In summary, these findings highlight an impedance matching challenge inherent to MDOF systems. Optimal energy dissipation is achieved not by maximizing the damping force, but by balancing it with sufficient relative motion. For practical engineering design, this implies a critical conclusion: indiscriminately increasing damping coefficients is counterproductive. Instead, parameters must be carefully optimized to avoid over-damping and ensure the effective engagement of energy dissipation devices across the structure’s dynamic response.

In addition to, it is also important to critically discuss the applicability of the derived results to real, non-stationary earthquakes. Since the proposed law is based on a stationary Gaussian assumption, its practical application should be restricted to the strong motion duration of a seismic record, where the process is approximately stationary. However, researchers should be cautious of its limitations. For highly non-stationary events, particularly near-fault pulse-like ground motions, the stationary assumption is fundamentally violated. In such cases, applying this scaling law may underestimate the peak structural responses. Therefore, the proposed law serves best as a theoretical baseline for typical far-field earthquakes rather than highly impulsive events.

In summary, the analytical formulations and parametric analyses presented herein offer highly practical engineering implications, which can be concisely summarized in two primary aspects. First, the proposed theoretical model serves as a reliable and rapid alternative to computationally expensive non-linear time history analyses, enabling engineers to efficiently evaluate peak structural responses and significantly improve preliminary design efficiency. Second, by explicitly incorporating key design variables (e.g., the damping exponent, damping coefficient and PGA), these analytical expressions facilitate the optimal selection and configuration of protective devices during the conceptual design phase, effectively bridging the gap between complex stochastic dynamics and practical engineering applications.

5. Conclusions

This study investigates the energy dissipation mechanism and parameter design of nonlinear viscous dampers. An analytical model was first established for a Single-Degree-of-Freedom (SDOF) system, from which computational formulas for energy expectation and energy dissipation ratio were derived based on the statistical characteristics of the velocity response. The theory was then extended to Multi-Degree-of-Freedom (MDOF) systems, where an engineering-oriented expression was developed based on modal decomposition, assuming the dominance of the first mode. Finally, nonlinear time history and sensitivity analyses were conducted on a six-story reinforced concrete frame to validate the applicability of the derived formulas and to reveal the influence of key parameters.

(1)

An analytical model for an SDOF system was established, defining its equations of motion and energy balance.

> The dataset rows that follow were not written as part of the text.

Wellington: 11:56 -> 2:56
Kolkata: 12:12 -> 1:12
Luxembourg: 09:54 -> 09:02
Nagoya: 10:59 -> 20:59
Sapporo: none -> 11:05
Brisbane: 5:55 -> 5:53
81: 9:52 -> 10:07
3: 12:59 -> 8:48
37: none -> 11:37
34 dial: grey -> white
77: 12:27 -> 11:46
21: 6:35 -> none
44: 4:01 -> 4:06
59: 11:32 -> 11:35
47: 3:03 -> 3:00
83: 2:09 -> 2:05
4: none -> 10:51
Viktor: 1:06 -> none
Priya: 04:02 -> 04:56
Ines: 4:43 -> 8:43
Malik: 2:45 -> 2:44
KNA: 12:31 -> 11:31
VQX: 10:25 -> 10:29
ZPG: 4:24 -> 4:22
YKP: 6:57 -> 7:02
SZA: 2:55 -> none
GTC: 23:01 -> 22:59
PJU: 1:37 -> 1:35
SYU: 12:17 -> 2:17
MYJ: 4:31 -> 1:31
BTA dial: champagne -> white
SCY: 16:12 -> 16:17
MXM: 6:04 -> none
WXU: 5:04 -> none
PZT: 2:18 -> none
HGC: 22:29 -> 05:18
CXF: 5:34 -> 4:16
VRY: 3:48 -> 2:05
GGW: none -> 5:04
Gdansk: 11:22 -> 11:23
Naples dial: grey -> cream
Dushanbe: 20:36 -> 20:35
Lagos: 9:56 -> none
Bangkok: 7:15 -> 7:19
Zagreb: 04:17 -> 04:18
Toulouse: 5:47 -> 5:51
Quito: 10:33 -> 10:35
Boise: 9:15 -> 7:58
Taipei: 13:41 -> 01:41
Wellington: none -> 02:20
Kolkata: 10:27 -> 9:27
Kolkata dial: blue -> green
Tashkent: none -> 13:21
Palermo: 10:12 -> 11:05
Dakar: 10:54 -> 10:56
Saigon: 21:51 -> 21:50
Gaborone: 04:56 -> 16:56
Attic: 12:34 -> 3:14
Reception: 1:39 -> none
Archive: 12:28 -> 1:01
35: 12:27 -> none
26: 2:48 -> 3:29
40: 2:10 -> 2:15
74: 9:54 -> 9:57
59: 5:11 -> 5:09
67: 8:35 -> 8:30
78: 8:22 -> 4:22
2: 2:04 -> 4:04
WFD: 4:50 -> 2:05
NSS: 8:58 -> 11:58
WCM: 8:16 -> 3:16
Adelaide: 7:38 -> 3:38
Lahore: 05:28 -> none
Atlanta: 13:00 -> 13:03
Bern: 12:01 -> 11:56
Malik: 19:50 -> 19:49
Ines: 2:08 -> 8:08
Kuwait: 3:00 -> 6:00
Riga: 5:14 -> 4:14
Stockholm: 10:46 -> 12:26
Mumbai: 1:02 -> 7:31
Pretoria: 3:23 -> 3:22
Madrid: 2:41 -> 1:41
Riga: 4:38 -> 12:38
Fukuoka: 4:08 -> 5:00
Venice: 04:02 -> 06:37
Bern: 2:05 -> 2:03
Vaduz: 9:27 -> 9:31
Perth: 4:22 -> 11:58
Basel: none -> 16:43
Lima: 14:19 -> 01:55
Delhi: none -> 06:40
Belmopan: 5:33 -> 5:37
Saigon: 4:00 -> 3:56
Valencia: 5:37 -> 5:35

Based on this framework, formulas for the statistical characteristics of velocity response, expected energy, and the energy dissipation ratio were derived.

(2)

The methodology was extended to MDOF structures. Through modal decomposition, it was demonstrated that the first mode typically dominates the overall response, leading to a simplified, approximate formula for the energy dissipation ratio in MDOF systems.

(3)

The theoretical framework was evaluated using a six-story reinforced concrete frame as a numerical case study. Nonlinear time history and sensitivity analyses were performed, considering various damper parameters (damping coefficient C, exponent α), and seismic inputs with different peak ground accelerations.

(4)

The results indicate that C, α, and PGA all significantly influence the energy dissipation ratio and the structural response, while the effect of C is more direct.

(5)

The energy dissipation ratio serves as a key performance indicator for optimizing the selection and placement of dampers. For common frame structures, the first-mode dominant approximation demonstrates good engineering applicability.